[PROBLEM TO WORK ON]: Retype the rows below, starting at the line containing "Ezra, in the seventh year of Artaxerxes" and continuing through the last line of the rows, including both ends. Leave out the pictures.

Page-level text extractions
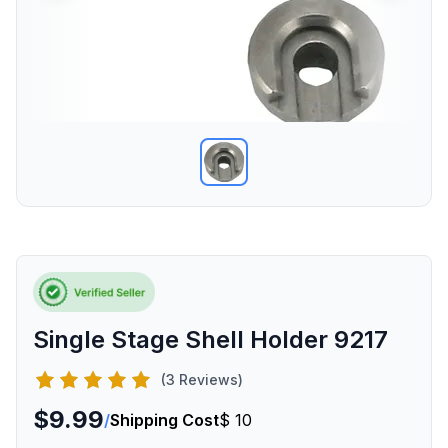
Single Stage Shell Holder 9217
(3 Reviews)
$9.99
/
Shipping Cost
$ 10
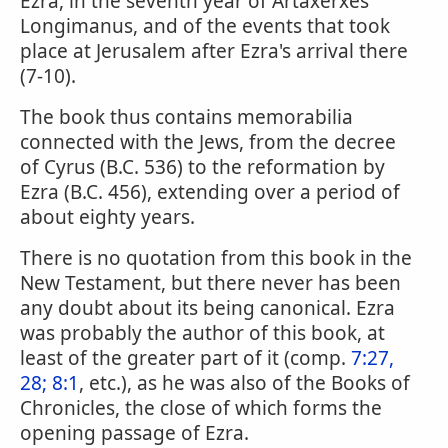
Ezra, in the seventh year of Artaxerxes
Longimanus, and of the events that took
place at Jerusalem after Ezra's arrival there
(7-10).
The book thus contains memorabilia
connected with the Jews, from the decree
of Cyrus (B.C. 536) to the reformation by
Ezra (B.C. 456), extending over a period of
about eighty years.
There is no quotation from this book in the
New Testament, but there never has been
any doubt about its being canonical. Ezra
was probably the author of this book, at
least of the greater part of it (comp.
7:27,
28; 8:1
, etc.), as he was also of the Books of
Chronicles, the close of which forms the
opening passage of Ezra.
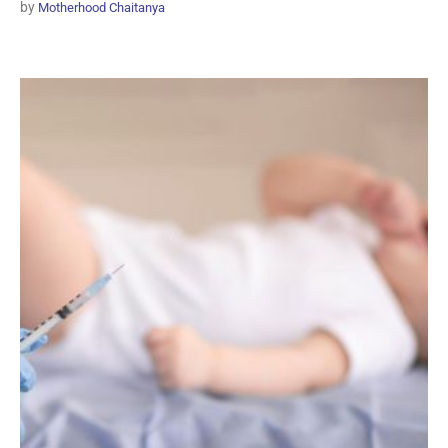
by
Motherhood Chaitanya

[RESPONSE]:
Ezra, in the seventh year of Artaxerxes
Longimanus, and of the events that took
place at Jerusalem after Ezra's arrival there
(7-10).
The book thus contains memorabilia
connected with the Jews, from the decree
of Cyrus (B.C. 536) to the reformation by
Ezra (B.C. 456), extending over a period of
about eighty years.
There is no quotation from this book in the
New Testament, but there never has been
any doubt about its being canonical. Ezra
was probably the author of this book, at
least of the greater part of it (comp.
7:27,
28; 8:1
, etc.), as he was also of the Books of
Chronicles, the close of which forms the
opening passage of Ezra.
by
Motherhood Chaitanya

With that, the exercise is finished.